▶ _BRIEF_: Copy out everything from the line containing "elemző csapat és" down to the line containing "negatív kampányaikkal, hangulatkeltéseikkel.", word for word.

Collected data
»»

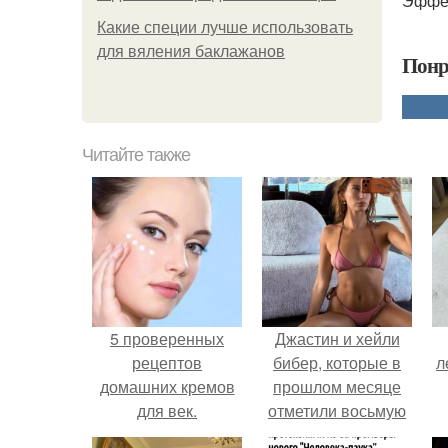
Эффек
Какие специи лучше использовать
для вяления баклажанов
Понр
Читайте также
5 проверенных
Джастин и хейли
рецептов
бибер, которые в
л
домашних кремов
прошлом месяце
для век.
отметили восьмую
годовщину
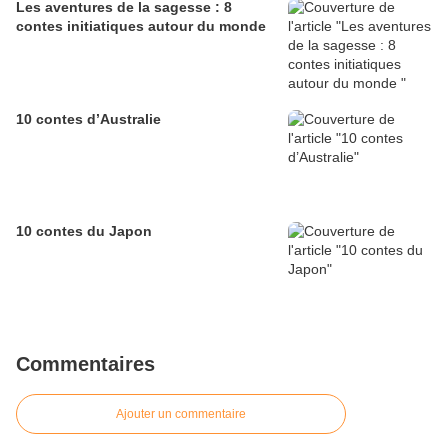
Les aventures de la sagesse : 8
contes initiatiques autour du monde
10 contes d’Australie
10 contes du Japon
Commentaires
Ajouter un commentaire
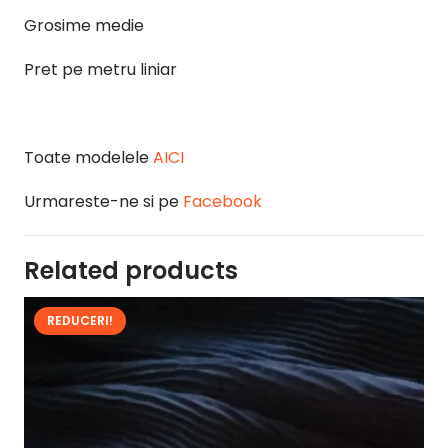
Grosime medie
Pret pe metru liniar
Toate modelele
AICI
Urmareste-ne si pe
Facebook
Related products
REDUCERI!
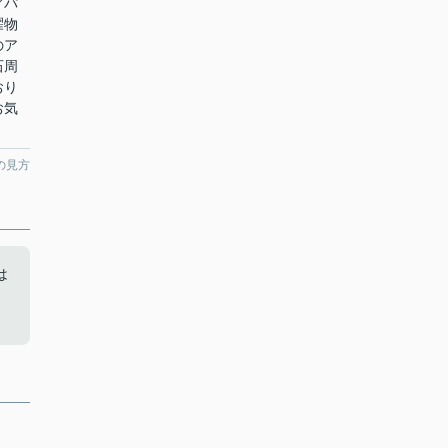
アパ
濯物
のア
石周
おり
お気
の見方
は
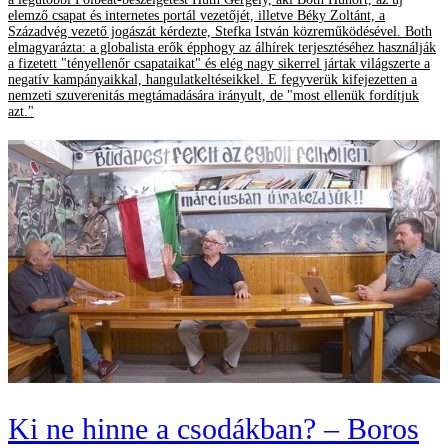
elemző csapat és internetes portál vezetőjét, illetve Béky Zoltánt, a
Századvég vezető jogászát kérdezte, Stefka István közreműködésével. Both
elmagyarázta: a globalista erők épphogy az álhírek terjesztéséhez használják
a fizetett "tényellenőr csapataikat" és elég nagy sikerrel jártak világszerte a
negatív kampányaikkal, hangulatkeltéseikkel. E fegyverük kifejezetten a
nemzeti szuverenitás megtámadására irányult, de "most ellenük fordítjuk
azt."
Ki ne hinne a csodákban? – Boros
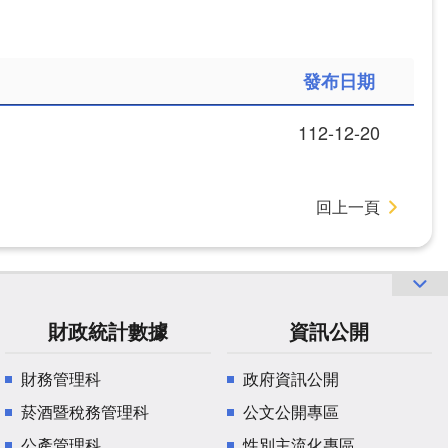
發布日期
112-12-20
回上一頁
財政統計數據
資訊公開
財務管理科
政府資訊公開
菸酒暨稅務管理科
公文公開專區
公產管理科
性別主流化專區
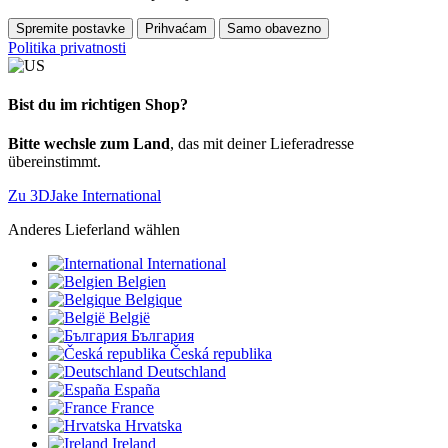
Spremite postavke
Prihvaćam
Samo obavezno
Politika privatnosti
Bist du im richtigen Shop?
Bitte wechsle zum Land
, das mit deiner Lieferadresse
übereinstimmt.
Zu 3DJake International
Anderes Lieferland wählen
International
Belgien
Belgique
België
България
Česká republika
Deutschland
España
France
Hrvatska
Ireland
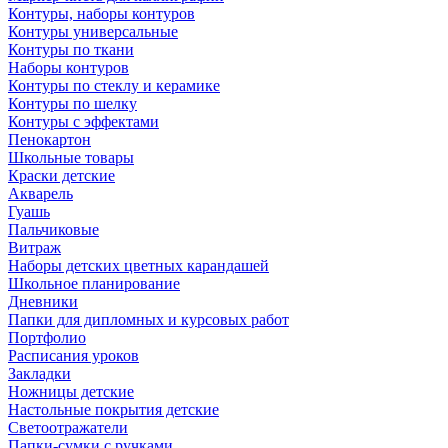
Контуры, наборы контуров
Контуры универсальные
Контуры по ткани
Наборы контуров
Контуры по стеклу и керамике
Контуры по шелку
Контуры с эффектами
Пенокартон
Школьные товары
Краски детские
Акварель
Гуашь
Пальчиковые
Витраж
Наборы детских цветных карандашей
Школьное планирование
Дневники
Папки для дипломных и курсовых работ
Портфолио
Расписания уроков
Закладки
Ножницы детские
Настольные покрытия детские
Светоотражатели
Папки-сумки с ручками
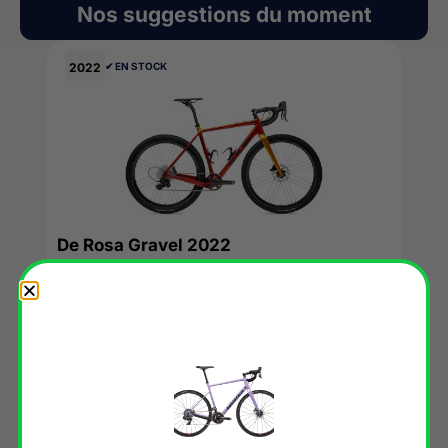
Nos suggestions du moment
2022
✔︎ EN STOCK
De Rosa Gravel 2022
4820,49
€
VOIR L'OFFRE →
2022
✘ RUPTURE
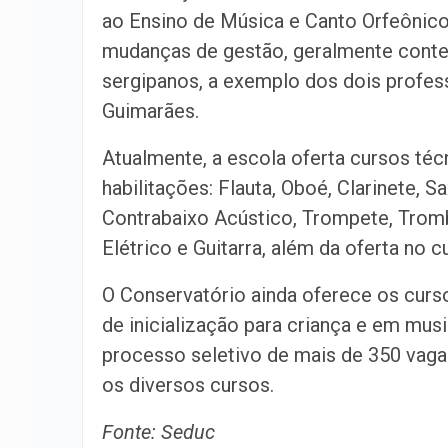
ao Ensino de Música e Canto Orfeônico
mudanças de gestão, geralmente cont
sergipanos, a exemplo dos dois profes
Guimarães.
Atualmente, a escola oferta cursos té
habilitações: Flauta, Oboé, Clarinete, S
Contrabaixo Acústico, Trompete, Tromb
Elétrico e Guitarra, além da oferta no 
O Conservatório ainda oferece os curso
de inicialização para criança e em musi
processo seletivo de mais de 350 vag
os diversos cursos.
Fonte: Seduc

««
»»

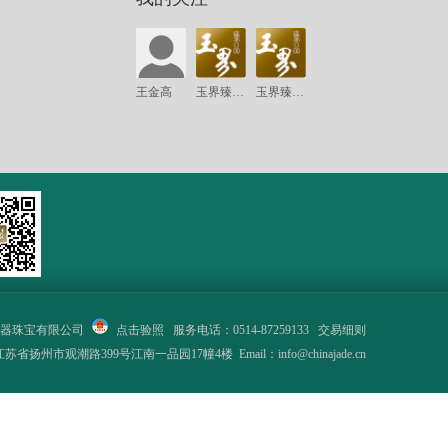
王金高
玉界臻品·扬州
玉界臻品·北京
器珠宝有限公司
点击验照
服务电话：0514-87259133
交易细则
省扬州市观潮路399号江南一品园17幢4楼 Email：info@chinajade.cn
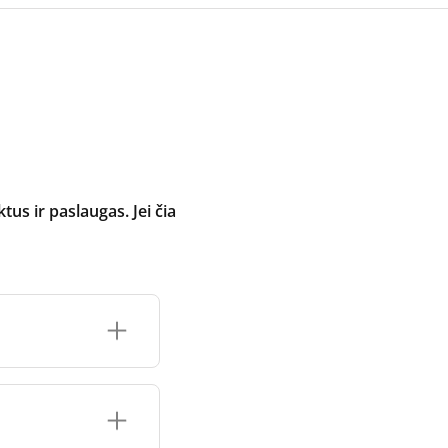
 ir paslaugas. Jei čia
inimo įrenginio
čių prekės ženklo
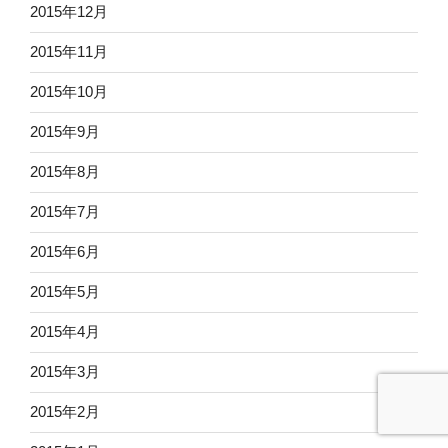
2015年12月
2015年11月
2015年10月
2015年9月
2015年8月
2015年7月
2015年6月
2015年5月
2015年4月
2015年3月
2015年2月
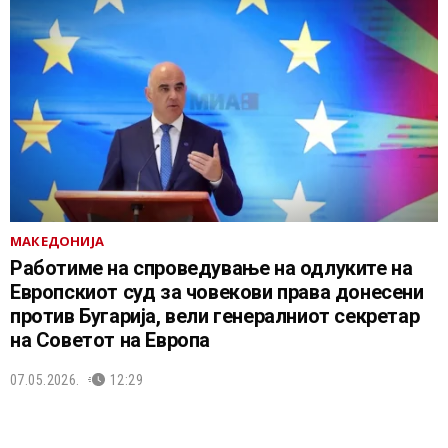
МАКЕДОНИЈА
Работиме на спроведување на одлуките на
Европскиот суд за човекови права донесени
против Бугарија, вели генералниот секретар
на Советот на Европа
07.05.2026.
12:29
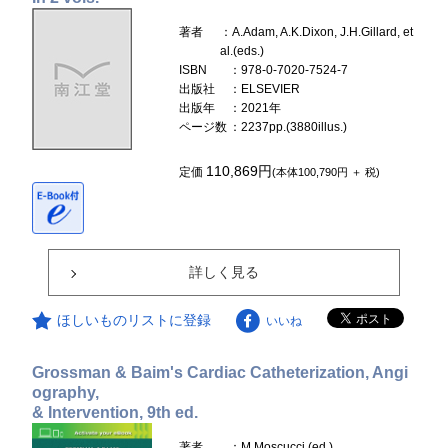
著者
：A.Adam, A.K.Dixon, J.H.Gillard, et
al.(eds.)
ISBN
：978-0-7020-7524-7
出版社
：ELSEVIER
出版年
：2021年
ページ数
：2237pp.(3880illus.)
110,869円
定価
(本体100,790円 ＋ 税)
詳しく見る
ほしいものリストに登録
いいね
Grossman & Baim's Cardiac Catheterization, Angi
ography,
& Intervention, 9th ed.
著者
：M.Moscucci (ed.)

««

▶ _EXERCISE RESPONSE_:
elemző csapat és internetes portál vezetőjét, illetve Béky Zoltánt, a
Századvég vezető jogászát kérdezte, Stefka István közreműködésével. Both
elmagyarázta: a globalista erők épphogy az álhírek terjesztéséhez használják
a fizetett "tényellenőr csapataikat" és elég nagy sikerrel jártak világszerte a
negatív kampányaikkal, hangulatkeltéseikkel. E fegyverük kifejezetten a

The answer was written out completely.